Technology Stack Summary

Item	Choice	Version
Language	Python	3.13+
AI orchestration	LangGraph	0.4+
LLM clients	langchain-google-genai, langchain-anthropic, langchain-openai	latest
Conversation state storage	langgraph-checkpoint-postgres	2.0+
DB driver	psycopg (psycopg3) + psycopg-pool	3.2+
gRPC server	grpcio	1.70+
Image generation/analysis	google-genai (Gemini)	1.0+
Document parsing	pypdf, python-docx, openpyxl, python-pptx	latest
Web search	tavily-python	0.5+
Browser automation	playwright	1.40+
QR code	qrcode[pil]	8.0+
PDF generation	reportlab	4.4+

Skill Architecture

Each skill is implemented as an independent Python package.

agent/src/starnion_agent/skills/
├── finance/          # Expense tracker
│   ├── __init__.py   # Skill registration
│   ├── tools.py      # LangChain Tool function definitions
│   └── SKILL.md      # Skill description (injected into LLM system prompt)
├── weather/
│   ├── __init__.py
│   ├── tools.py
│   └── SKILL.md
├── loader.py         # Dynamic skill loading
├── guard.py          # Skill access permission check
└── registry.py       # Full skill registry

Role of SKILL.md

The SKILL.md file in each skill directory is injected directly into the LLM system prompt. This lets the LLM know exactly when and how to use each skill.

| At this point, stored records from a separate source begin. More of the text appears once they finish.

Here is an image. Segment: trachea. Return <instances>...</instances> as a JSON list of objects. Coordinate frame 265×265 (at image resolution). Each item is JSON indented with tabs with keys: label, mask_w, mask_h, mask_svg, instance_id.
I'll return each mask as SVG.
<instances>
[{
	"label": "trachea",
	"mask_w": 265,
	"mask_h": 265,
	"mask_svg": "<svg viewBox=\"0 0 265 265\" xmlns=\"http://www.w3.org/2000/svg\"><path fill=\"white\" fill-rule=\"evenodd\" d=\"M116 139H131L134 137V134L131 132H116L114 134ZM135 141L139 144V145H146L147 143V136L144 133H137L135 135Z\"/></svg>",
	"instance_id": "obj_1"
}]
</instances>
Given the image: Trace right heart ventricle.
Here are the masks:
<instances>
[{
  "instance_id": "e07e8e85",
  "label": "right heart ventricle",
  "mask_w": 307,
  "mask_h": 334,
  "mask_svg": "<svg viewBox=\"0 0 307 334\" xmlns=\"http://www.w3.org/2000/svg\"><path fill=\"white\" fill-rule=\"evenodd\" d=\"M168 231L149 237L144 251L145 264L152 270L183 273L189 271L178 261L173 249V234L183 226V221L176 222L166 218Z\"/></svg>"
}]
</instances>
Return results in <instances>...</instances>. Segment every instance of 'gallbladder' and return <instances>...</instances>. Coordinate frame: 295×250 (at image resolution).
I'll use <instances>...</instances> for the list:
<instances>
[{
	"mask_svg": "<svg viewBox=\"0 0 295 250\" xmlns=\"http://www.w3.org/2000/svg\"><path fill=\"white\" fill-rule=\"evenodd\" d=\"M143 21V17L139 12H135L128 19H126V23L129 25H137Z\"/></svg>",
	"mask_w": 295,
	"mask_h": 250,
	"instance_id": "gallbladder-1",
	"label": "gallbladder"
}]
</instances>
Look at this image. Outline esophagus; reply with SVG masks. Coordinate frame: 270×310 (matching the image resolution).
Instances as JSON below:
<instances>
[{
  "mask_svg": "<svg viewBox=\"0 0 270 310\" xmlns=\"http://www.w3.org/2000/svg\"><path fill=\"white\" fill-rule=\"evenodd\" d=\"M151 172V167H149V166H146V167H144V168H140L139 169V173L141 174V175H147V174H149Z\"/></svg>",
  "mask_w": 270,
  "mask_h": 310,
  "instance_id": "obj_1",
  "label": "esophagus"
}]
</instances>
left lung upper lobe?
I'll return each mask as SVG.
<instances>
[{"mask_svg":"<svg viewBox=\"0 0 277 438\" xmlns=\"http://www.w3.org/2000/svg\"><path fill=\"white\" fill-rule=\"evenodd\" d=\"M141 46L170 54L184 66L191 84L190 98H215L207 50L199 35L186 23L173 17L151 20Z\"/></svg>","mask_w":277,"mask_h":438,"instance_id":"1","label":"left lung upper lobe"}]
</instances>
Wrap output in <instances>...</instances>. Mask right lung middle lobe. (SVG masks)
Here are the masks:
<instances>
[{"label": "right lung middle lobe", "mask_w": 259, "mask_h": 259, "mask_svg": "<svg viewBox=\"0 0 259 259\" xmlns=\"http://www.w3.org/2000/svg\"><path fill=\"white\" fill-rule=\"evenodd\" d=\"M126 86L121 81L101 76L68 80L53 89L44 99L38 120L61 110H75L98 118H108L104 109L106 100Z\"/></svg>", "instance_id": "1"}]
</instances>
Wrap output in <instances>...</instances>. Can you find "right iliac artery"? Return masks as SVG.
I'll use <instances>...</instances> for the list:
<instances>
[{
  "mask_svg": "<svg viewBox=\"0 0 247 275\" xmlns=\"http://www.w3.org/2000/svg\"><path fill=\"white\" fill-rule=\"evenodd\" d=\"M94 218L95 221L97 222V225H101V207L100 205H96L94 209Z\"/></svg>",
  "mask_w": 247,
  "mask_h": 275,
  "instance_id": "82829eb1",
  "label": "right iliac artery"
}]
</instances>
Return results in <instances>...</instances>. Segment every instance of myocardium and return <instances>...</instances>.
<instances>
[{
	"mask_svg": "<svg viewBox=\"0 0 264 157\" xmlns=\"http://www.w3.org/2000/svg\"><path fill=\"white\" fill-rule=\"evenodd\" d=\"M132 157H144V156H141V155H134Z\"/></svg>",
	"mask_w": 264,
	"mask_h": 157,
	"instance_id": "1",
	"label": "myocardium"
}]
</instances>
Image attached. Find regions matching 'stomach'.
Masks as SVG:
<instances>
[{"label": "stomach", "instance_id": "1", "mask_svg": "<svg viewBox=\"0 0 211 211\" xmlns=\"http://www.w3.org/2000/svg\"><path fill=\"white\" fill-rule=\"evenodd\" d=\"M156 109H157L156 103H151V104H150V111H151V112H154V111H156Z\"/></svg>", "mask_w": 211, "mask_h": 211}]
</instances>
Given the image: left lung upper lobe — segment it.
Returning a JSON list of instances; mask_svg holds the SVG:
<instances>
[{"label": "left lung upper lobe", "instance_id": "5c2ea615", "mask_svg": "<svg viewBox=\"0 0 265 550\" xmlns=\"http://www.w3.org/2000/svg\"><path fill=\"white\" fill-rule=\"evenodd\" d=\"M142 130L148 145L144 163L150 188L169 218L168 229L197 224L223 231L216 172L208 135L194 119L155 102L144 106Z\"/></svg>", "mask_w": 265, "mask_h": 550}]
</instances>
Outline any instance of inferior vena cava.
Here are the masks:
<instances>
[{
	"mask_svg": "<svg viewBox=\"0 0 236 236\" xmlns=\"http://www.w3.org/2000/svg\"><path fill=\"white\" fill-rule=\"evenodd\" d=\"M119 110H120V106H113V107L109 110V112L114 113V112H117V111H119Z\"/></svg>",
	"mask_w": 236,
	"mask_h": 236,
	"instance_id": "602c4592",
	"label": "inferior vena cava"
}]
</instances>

System prompt = base persona + SKILL.md content from active skills

Skill Guard

Skills disabled by the user are blocked in guard.py. The tools of inactive skills are not exposed to the LLM, making it impossible for them to be called at all.

Logs and HTTP Server

In addition to the gRPC port (50051), the Agent also runs an HTTP server (port 8082).

Port	Purpose
`50051`	gRPC server (communication with Gateway)
`8082`	HTTP server (log streaming, document indexing, search embedding)

The Gateway’s /api/v1/logs/agent endpoint proxies to the Agent’s port 8082 to provide real-time Agent logs.